The “wee jog” Cory promised proved an exercise in masochism. Run. Stop. Drop to the ground and work. Run again. She soon discovered the contents of the men’s backpacks.
“Sandbags?” she asked, crunching up and passing the sack to Cory, whose sweat-soaked hair stuck to his forehead. Her burning abdominals threatened to spasm. He nodded, did a sit-up with the burden, and passed it back.
“Better than rocks, aye?” His hand gently pressed on her shoulder. “Keep moving.”
Renee lay back, uncertain she could rise again. Her body shook, fighting gravity.
“Move, girl!” someone growled into her ear. She turned to see the other sergeant, an older man with a shaved head, kneeling next to her, partnering Alec in the same drill. “Sit-up! Now!” Alec grimaced at her side. By now, he was keeping up little better than she was.
She sat up. And then did it again. And again. She ran, collapsed, got up, and ran more. She passed the sandbag. She carried it in her arms. She pulled herself up on tree branches. And, despite the agony of each motion, a deep happiness seeped into her bones. She and Alec were with the Seventh, and the Seventh was not giving up on them. The toughest warriors in Tildor encouraged, shoved, yelled, but never dismissed either of them as the irrelevant tagalongs they were. When they returned to Academy grounds, Renee’s prayer thanked the gods not just for the training’s conclusion, but for its beginning. She lowered herself to the sand to stretch.
“You two keep walking another twenty minutes.” Savoy’s voice turned all heads toward her and Alec.
“We’re fine, sir, real—”
Severe looks from several fighters dissuaded her from contradicting their commander and she swallowed the rest of her protest. The older sergeant stalked toward her, but Cory beat him to it.
“I’ll come with ye,” he offered, smiling and extending her a hand to pull her up. “Maybe you can show me this sacred Academy that trains you Servants?”
Hiding a smile, Renee suddenly didn’t mind the prescribed cooldown.
Alec scowled.
“You should come back,” Renee told Alec, who, despite her urging, had declined to return to the Seventh’s morning training.

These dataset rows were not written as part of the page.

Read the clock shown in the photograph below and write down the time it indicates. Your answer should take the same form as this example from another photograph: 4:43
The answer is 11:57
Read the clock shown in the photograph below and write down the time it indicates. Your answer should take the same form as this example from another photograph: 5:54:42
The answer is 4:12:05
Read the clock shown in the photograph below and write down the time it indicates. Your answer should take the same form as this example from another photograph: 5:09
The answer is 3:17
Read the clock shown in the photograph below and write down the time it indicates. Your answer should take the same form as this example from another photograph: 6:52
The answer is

The three weeks since the team’s arrival had flown by in a rush of wind, and undone homework now hung thick in the early winter air.

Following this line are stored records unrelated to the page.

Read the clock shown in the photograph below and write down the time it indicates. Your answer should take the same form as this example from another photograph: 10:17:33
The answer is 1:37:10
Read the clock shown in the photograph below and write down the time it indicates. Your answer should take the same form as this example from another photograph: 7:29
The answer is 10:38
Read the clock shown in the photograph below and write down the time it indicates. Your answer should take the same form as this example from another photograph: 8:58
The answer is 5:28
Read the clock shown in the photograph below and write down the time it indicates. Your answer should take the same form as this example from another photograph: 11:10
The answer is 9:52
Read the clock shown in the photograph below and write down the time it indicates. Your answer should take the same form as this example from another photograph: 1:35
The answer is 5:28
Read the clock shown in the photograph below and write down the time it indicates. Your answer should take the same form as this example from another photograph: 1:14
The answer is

“I get enough of Savoy during the day.” Alec scrawled another line of his essay, assigned a month and a half ago and now, suddenly, due to Seaborn the following morning. “Extra time with him has given you nothing but blisters and moves you’ve no intention of using. Plus, I don’t enjoy the same sights you do.” The last was mumbled under his breath.

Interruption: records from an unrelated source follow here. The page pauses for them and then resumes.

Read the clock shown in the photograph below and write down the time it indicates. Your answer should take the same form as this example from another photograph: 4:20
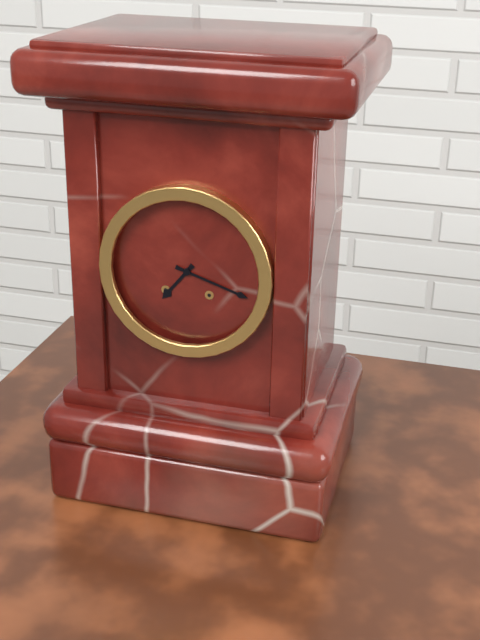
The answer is 7:18
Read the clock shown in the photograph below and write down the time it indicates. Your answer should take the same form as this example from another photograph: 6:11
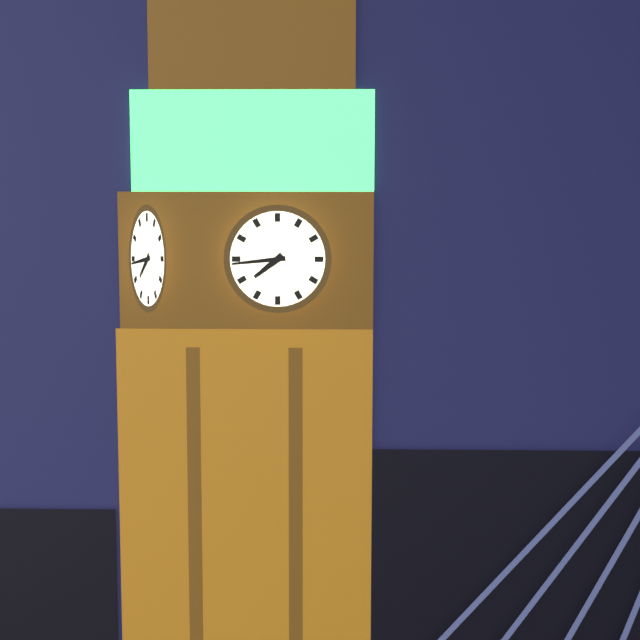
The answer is 7:44
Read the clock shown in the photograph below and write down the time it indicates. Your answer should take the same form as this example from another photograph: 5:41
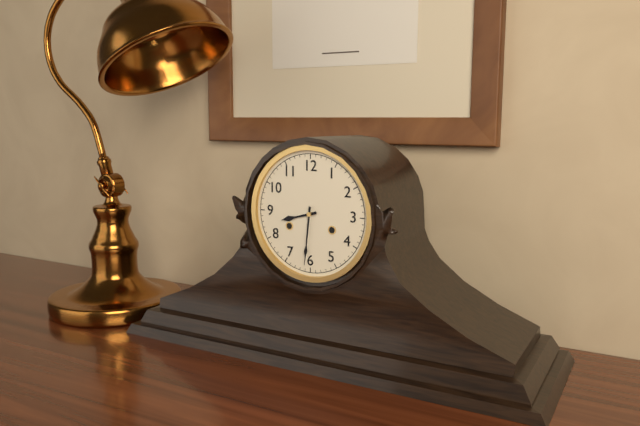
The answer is 8:31
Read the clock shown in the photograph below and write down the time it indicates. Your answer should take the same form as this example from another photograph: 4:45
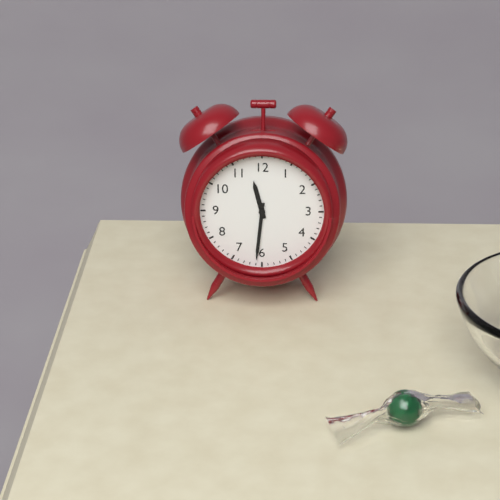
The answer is 11:31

Renee’s head jerked up. “Sights?”
Sasha chortled and answered in a singsong voice, “Cory and Savoy.”
Renee threw a pillow at each of them.
Alec let it hit him, his head unwavering from his work. He had made no secret of disliking Savoy since day one, when the man had cracked his blade across Renee’s forearm, but Alec’s animosity toward Cory made little sense. Everyone liked Cory. Alec straightened and made a valiant attempt at a smile. “Go with the sergeant. Savoy isn’t your friend.”
She sat on the floor beside him. The heat from the fireplace warmed the stone, and they had spread a quilt atop that. “ You are my friend,” she said. “Are we going to work on the assignment or not?”
Five hours later, Renee rubbed her eyes. “I can’t take much more,” she mumbled, steeling herself for the all-night experience of transforming notes into paragraphs. If she forwent sleep and food, she would just make the deadline.
Alec peered over her shoulder. “Well, you but need to start and finish.”
She scowled, but before she could reply, the door burst open and a pale Diam stumbled inside. She rose, but he sidestepped her and made a beeline for Alec.
“Someone hurt Khavi,” Diam whispered.
When Alec remained seated, Renee frowned at her animal-loving friend and crouched by the child. “I’ll come. What happened?”